The section goes on to say at subsection (b) that, in either category, extending the statute as to the note, typically by periodic payments having been made, without that being memorialized on the record, does not preserve the lien as to third parties, such as junior mortgagees or judgment lien holders. If there are no third party liens, the mortgage may still be foreclosed without priorities problems. Recording a payment record before the statute runs preserves the priority over those lien claimants, for five years from the date of that last payment, not from the filing. What if the statute runs on the mortgage, liens intervene, then a properly drawn extension document is recorded, followed by more liens? The filing for that extension document does not relate back, but it is effective prospectively. Those first filings (in what is sometimes called the "dead period") trump the mortgage, but the later ones do not. The importance of the record is reinforced by Ark. Code Ann. § 18-40-103, which is very similar to Ark. Code Ann. §18-49-101---but not identical. Specifically, the former statute requires a written agreement setting forth the terms of the extension or renewal and the description of the property affected to be acknowledged and recorded. The latter does not mention extension agreements, or legal descriptions but simply calls for the recordation of the payment record. The latter procedure can be used by the lender alone if the debtor for some reason cannot or will not sign an extension agreement, but the literal wording of the statute requires a payment-by-payment record, not just a present balance. A legal description is not mentioned. The former statute requires the terms of the extension or renewal and, as noted, a legal description, so mortgagees have to remember which tool they are using. (Arguably, referencing the recording information gives a description of the property affected but why take a chance?) In dealing with these and similar problems, forms can be a lender's friend or enemy.
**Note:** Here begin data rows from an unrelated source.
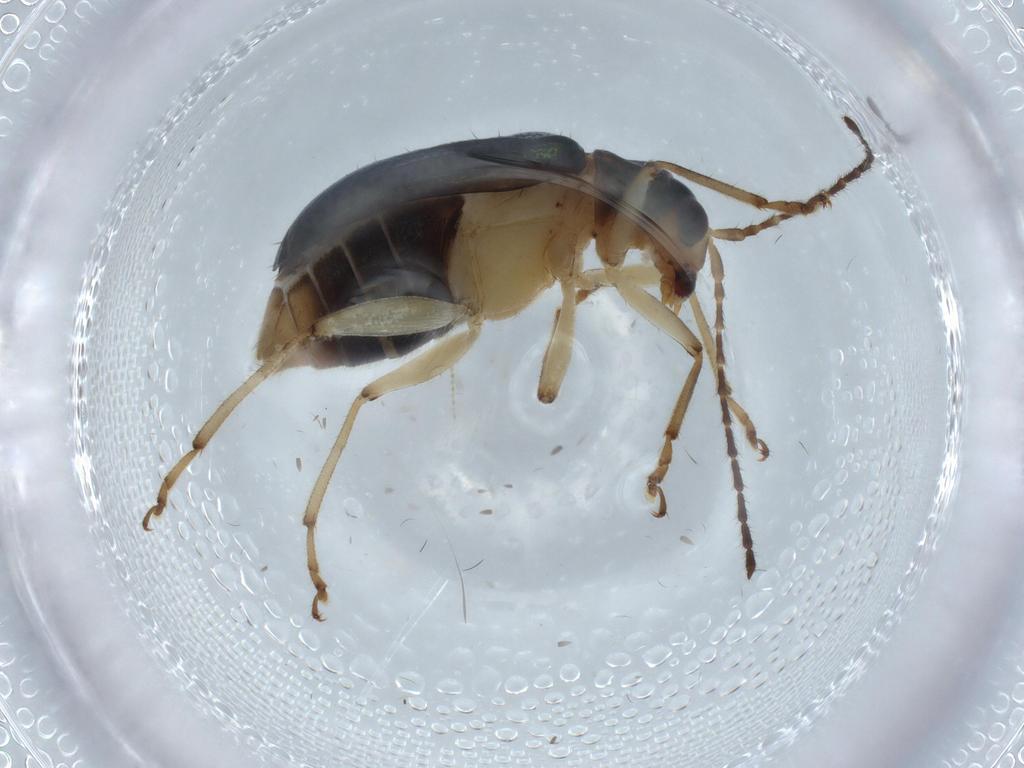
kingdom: Animalia
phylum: Arthropoda
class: Insecta
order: Coleoptera
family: Chrysomelidae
A properly drawn dragnet clause in a mortgage can pick up other debts of the borrower who has mortgaged more than one property, even if there has been a statute of limitations glitch as to one of them. Conversely, using a form which recites a limitation on amounts to be secured by the mortgage (usually the note amount) can deprive the lender of the benefits of cross-collateralization, among other dangers. In all of the instances noted, there are actions which can and should be taken promptly to contain possible damage when problems surface, but the challenge will always be to anticipate rather than simply reacting.